While the government is looking for ways to increase vaccine compliance, they are failing to realize the reason people are hesitant. With information about safety and efficacy set aside, there is a fundamental flaw in the approach that addresses the way the scientific elite view humanity. For instance, Brossard, in her interview with JAMA, keeps referring to people as social animals. She believes, as indicated by many of her responses to Abbasi’s questions, that people’s behaviors are controlled by the environment more than personal choice.
This is a very Darwinist view of man, which suggests we have no free will of our own. Even people who choose to not get the shot do so not because of independent choice, but because of the social cues from the so-called misinformation being spread on the internet. Misinformation, mind you, that the American Journal of Public Health admits is being heavily censored. While it stands to reason, it is being censored to limit exposure, there are other purposes.
According to the book Political Persuasion and Attitude Change, it is difficult to ascertain the effectiveness of persuasive communications when it comes to their abilities to change attitudes. By limiting the amount of information available, and to balance the canceling out effect of equal exposure to opposing messages, researchers are better able “to locate individuals who received one message but not the other.” So, preventing people from seeing the opposing message is an effective way of ensuring people see the right message?
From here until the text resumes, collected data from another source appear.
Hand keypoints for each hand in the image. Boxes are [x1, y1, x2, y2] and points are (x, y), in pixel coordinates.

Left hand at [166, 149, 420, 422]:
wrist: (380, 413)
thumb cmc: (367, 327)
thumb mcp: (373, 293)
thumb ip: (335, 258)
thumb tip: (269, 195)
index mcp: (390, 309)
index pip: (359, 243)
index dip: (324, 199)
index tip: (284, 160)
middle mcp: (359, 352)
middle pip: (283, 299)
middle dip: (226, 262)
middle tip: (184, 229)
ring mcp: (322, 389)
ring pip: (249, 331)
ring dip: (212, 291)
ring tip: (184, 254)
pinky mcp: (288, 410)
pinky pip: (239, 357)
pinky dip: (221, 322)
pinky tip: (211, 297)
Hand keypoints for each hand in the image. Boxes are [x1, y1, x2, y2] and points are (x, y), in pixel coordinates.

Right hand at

Imagine that.
The problem is that the government, along with the social and scientific elite, uses sciences of behavior which deny individuality and assumes that we are nothing but animals who can be trained simply by manipulating our surroundings and choices. This is a social consequence of Darwinism. In Beyond Freedom and Dignity, Skinner states that when it comes to the study of human behavior, it should be done from a scientific, as opposed to a pre-scientific worldview, because our behaviors are traceable to our evolutionary instincts.
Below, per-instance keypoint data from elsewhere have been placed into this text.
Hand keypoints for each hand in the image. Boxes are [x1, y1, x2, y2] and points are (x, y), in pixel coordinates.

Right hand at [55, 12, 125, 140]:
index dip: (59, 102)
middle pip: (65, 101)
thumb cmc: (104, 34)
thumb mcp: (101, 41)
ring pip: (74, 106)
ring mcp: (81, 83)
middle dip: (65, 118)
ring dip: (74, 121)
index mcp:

“In what we may call the pre-scientific view (and the word is not necessarily pejorative) a person’s behavior is at least to some extent his own achievement. He is free to deliberate, decide, and act, possibly in original ways, and he is to be given credit for his successes and blamed for his failures. In the scientific view (and the word is not necessarily honorific) a person’s behavior is determined by a genetic endowment traceable to the evolutionary history of the species and by the environmental circumstances to which as an individual he has been exposed. Neither view can be proved, but it is in the nature of scientific inquiry that the evidence should shift in favor of the second. As we learn more about the effects of the environment, we have less reason to attribute any part of human behavior to an autonomous controlling agent. And the second view shows a marked advantage when we begin to do something about behavior. Autonomous man is not easily changed: in fact, to the extent that he is autonomous, he is by definition not changeable at all. But the environment can be changed, and we are learning how to change it. The measures we use are those of physical and biological technology, but we use them in special ways to affect behavior.”
We are not animals. It is not implausible that we can make well informed and researched decisions for ourselves and our families, based on our own experiences and relevant information. Research is readily available, despite their attempts to censor it on social media, showing plenty of reasons to be vaccine hesitant.